» Data in this exercise
____________
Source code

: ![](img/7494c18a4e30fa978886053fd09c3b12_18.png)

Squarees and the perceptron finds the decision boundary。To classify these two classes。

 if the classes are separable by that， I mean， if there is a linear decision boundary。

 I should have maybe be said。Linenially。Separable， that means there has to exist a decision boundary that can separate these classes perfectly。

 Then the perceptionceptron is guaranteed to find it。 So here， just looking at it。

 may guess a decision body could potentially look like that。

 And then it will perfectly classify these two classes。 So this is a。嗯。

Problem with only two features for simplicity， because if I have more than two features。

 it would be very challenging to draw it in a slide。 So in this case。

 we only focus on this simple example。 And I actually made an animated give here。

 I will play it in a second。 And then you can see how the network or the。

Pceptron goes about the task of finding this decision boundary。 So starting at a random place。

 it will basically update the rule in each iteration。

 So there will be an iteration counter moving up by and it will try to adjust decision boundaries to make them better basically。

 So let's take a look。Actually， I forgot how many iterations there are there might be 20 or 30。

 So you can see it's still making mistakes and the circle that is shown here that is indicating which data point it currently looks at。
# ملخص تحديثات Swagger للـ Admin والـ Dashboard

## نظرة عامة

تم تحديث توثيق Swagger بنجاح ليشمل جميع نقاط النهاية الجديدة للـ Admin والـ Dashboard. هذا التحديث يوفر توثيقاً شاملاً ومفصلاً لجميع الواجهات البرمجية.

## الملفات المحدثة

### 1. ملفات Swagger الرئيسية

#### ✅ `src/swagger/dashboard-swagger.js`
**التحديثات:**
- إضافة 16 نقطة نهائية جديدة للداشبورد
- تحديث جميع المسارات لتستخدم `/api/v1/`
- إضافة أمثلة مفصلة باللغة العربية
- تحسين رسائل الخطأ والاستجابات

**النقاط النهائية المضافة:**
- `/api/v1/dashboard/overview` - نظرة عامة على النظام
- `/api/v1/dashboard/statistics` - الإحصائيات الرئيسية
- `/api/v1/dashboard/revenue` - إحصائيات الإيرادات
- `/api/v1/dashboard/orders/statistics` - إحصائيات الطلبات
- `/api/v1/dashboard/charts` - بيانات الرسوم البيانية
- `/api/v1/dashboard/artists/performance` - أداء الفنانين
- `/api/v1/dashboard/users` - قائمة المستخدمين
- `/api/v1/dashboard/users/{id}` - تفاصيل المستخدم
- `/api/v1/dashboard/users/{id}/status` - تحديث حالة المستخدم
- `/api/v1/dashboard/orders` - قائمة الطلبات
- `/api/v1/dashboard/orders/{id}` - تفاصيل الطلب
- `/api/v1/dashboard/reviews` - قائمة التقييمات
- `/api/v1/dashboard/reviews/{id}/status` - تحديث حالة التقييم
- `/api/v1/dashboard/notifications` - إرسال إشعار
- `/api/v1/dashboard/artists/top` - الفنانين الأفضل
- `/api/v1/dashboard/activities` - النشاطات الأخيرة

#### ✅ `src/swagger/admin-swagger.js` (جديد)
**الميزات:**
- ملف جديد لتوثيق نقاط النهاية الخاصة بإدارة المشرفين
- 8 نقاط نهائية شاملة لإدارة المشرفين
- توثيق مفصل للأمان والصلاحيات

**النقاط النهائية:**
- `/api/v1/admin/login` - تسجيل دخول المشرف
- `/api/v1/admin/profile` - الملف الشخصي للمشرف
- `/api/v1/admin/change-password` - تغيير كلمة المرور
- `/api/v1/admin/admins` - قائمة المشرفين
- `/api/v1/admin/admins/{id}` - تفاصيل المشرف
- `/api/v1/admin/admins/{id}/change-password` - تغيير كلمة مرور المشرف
____________
» Your instructions
Scan the records for the string "النقاط". Copy each line in which it appears.

» Exercise result
**النقاط النهائية المضافة:**
**النقاط النهائية:**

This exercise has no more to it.